7/26四国電力の伊方原発の再稼働8月中旬 ポンプ復旧で2週間遅れ【高知新聞】

四国電力の伊方原発の再稼働8月中旬 ポンプ復旧で2週間遅れ

2016.07.26 08:20【高知新聞】
https://www.kochinews.co.jp/article/37695/

四国電力は25日、原子炉内部を通る1次冷却水を循環させるポンプの不具合で再稼働時期が遅れている伊方原発3号機(愛媛県伊方町)について、復旧作業に1週間程度かかる見通しを示した。順調に進めば、再稼働は8月中旬とみられる。ポンプの不具合判明から既に1週間ほど経過しており、7月26日ごろの再稼働を目指していた全体工程は、当初の予定から2週間ほど遅れることになる。

四国電力によると、不具合は1次冷却水ポンプの調整運転中に判明。ポンプから漏れ出た洗浄用水の量が基準値を超えたため、17日に分解点検と水漏れを防ぐ部品の取り換えを決めた。作業員の被ばくや環境への放射能の影響はない、としている。

四国電力が25日に公表した点検結果によると、四国電力は12日に原子炉格納容器の耐圧検査を行った。その際、弁の開閉手順が適切でなかったため、過度の圧力がかかった部品の一部にずれが生じ、ポンプから水が漏れたという。

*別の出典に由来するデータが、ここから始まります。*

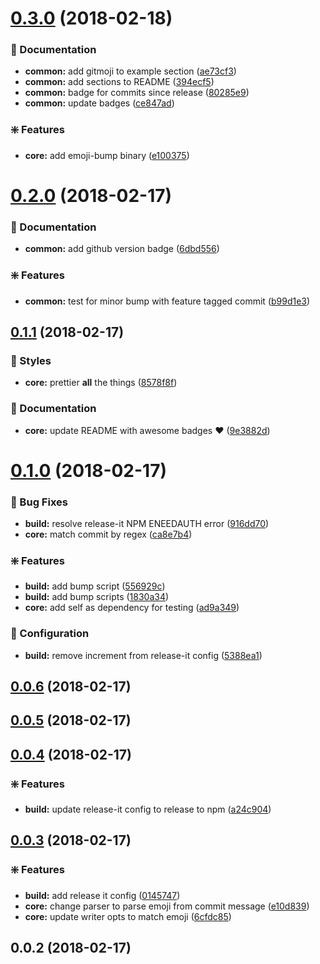 <a name="0.3.0"></a>
# [0.3.0](https://github.com/nielsgl/conventional-changelog-emoji/compare/0.2.0...0.3.0) (2018-02-18)


### :memo: Documentation

* **common:** add gitmoji to example section ([ae73cf3](https://github.com/nielsgl/conventional-changelog-emoji/commit/ae73cf3))
* **common:** add sections to README ([394ecf5](https://github.com/nielsgl/conventional-changelog-emoji/commit/394ecf5))
* **common:** badge for commits since release ([80285e9](https://github.com/nielsgl/conventional-changelog-emoji/commit/80285e9))
* **common:** update badges ([ce847ad](https://github.com/nielsgl/conventional-changelog-emoji/commit/ce847ad))


### :sparkle: Features

* **core:** add emoji-bump binary ([e100375](https://github.com/nielsgl/conventional-changelog-emoji/commit/e100375))

<a name="0.2.0"></a>
# [0.2.0](https://github.com/nielsgl/conventional-changelog-emoji/compare/0.1.1...0.2.0) (2018-02-17)


### :memo: Documentation

* **common:** add github version badge ([6dbd556](https://github.com/nielsgl/conventional-changelog-emoji/commit/6dbd556))


### :sparkle: Features

* **common:** test for minor bump with feature tagged commit ([b99d1e3](https://github.com/nielsgl/conventional-changelog-emoji/commit/b99d1e3))

<a name="0.1.1"></a>
## [0.1.1](https://github.com/nielsgl/conventional-changelog-emoji/compare/0.1.0...0.1.1) (2018-02-17)


### :lipstick: Styles

* **core:** prettier **all** the things ([8578f8f](https://github.com/nielsgl/conventional-changelog-emoji/commit/8578f8f))


### :memo: Documentation

* **core:** update README with awesome badges :heart: ([9e3882d](https://github.com/nielsgl/conventional-changelog-emoji/commit/9e3882d))

<a name="0.1.0"></a>
# [0.1.0](https://github.com/nielsgl/conventional-changelog-emoji/compare/0.0.6...0.1.0) (2018-02-17)


### :bug: Bug Fixes

* **build:** resolve release-it NPM ENEEDAUTH error ([916dd70](https://github.com/nielsgl/conventional-changelog-emoji/commit/916dd70))
* **core:** match commit by regex ([ca8e7b4](https://github.com/nielsgl/conventional-changelog-emoji/commit/ca8e7b4))


### :sparkle: Features

* **build:** add bump script ([556929c](https://github.com/nielsgl/conventional-changelog-emoji/commit/556929c))
* **build:** add bump scripts ([1830a34](https://github.com/nielsgl/conventional-changelog-emoji/commit/1830a34))
* **core:** add self as dependency for testing ([ad9a349](https://github.com/nielsgl/conventional-changelog-emoji/commit/ad9a349))


### :wrench: Configuration

* **build:** remove increment from release-it config ([5388ea1](https://github.com/nielsgl/conventional-changelog-emoji/commit/5388ea1))

<a name="0.0.6"></a>
## [0.0.6](https://github.com/nielsgl/conventional-changelog-emoji/compare/0.0.5...0.0.6) (2018-02-17)

<a name="0.0.5"></a>
## [0.0.5](https://github.com/nielsgl/conventional-changelog-emoji/compare/0.0.4...0.0.5) (2018-02-17)

<a name="0.0.4"></a>
## [0.0.4](https://github.com/nielsgl/conventional-changelog-emoji/compare/0.0.3...0.0.4) (2018-02-17)


### :sparkle: Features

* **build:** update release-it config to release to npm ([a24c904](https://github.com/nielsgl/conventional-changelog-emoji/commit/a24c904))

<a name="0.0.3"></a>
## [0.0.3](https://github.com/nielsgl/conventional-changelog-emoji/compare/0.0.2...0.0.3) (2018-02-17)


### :sparkle: Features

* **build:** add release it config ([0145747](https://github.com/nielsgl/conventional-changelog-emoji/commit/0145747))
* **core:** change parser to parse emoji from commit message ([e10d839](https://github.com/nielsgl/conventional-changelog-emoji/commit/e10d839))
* **core:** update writer opts to match emoji ([6cfdc85](https://github.com/nielsgl/conventional-changelog-emoji/commit/6cfdc85))

<a name="0.0.2"></a>
## 0.0.2 (2018-02-17)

同様のポンプは3号機に3台ある。不具合のなかった2台についても、四国電力は「万全を期す」(広報担当者)として分解点検と部品交換することを決め、既に作業に着手している。また、耐圧検査の手順も見直すという。

広報担当者は「ポンプの復旧を優先し、その他の検査なども残っている。今の段階では(具体的な)再稼働時期の見通しは示せない」としている。

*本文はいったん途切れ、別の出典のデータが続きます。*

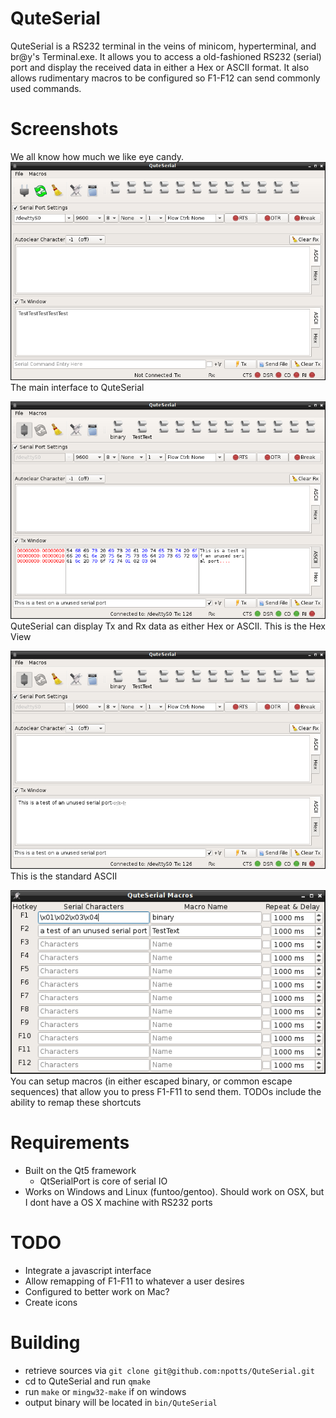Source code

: QuteSerial
==========

QuteSerial is a RS232 terminal in the veins of minicom, hyperterminal,
and br@y's Terminal.exe.  It allows you to access a old-fashioned RS232
(serial) port and display the received data in either a Hex or ASCII 
format. It also allows rudimentary macros to be configured so F1-F12
can send commonly used commands.

Screenshots
===========

We all know how much we like eye candy.
![Screenshot of Main Software Interface](README.d/main-interface.png "Main Interface when Starting")
The main interface to QuteSerial

![Screenshot of Main Interface in Hex View](README.d/main-hexview.png "QuteSerial can display Tx/Rx'd data in Hex")
QuteSerial can display Tx and Rx data as either Hex or ASCII.  This is the Hex View

![Screenshot of Main Interface in ASCII View](README.d/main-asciiview.png "... or ASCII")
This is the standard ASCII

![Macro Window](README.d/macro-example.png "Main Macro Window. Notice the ability to send binary strings")
You can setup macros (in either escaped binary, or common escape sequences) that allow you to press F1-F11 to send them.  TODOs include the ability to remap these shortcuts


Requirements
=============

- Built on the Qt5 framework
  - QtSerialPort is core of serial IO
- Works on Windows and Linux (funtoo/gentoo).  Should work on OSX, but I dont have a OS X machine with RS232 ports

TODO
====

- Integrate a javascript interface
- Allow remapping of F1-F11 to whatever a user desires
- Configured to better work on Mac?
- Create icons


Building
========

- retrieve sources via `git clone git@github.com:npotts/QuteSerial.git`
- cd to QuteSerial and run `qmake`
- run `make` or `mingw32-make` if on windows
- output binary will be located in `bin/QuteSerial`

「再稼働認められぬ」 高知市で市民団体が四国電力に申し入れ

高知県内の労働組合や市民団体などでつくる「原発をなくし、自然エネルギーを推進する県民連絡会」は25日、伊方原発3号機(愛媛県伊方町)の早期再稼働を目指す四国電力に対し、再稼働に抗議する申し入れ書を提出した。

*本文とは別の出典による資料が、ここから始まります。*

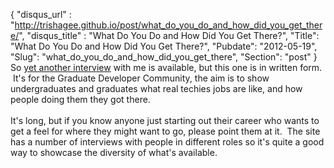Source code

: {
 "disqus_url" : "http://trishagee.github.io/post/what_do_you_do_and_how_did_you_get_there/",
 "disqus_title" : "What Do You Do and How Did You Get There?",
 "Title": "What Do You Do and How Did You Get There?",
 "Pubdate": "2012-05-19",
 "Slug": "what_do_you_do_and_how_did_you_get_there",
 "Section": "post"
}
So <a href="http://careers.grad-dc.co.uk/2012/05/18/107/">yet another interview</a> with me is available, but this one is in written form. &nbsp;It's for the Graduate Developer Community, the aim is to show undergraduates and graduates what real techies jobs are like, and how people doing them they got there.<br /><br />It's long, but if you know anyone just starting out their career who wants to get a feel for where they might want to go, please point them at it. &nbsp;The site has a number of interviews with people in different roles so it's quite a good way to showcase the diversity of what's available.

申し入れ書は、伊方原発の基準地震動(耐震設計の目安)を超える地震の発生を懸念。さらに「伊方原発の再稼働には何らの正当性・必要性はなく、断じて認められない…一刻も早い原発依存経営からの脱却を」と記している。

この日、「原発をなくし、自然エネルギーを推進する県民連絡会」のメンバーら約35人が、高知市本町4丁目の四国電力高知支店を訪問。建物の外で応対した林幹男広報課長に対し、外京ゆり共同代表が申し入れ書を手渡した。

その後、メンバーは四国電力高知支店前で「消費者をばかにするな」「企業の社会的正義を見せろ」などとマイクアピール。中央公園北口に移動し、再稼働に反対する集会を開いた。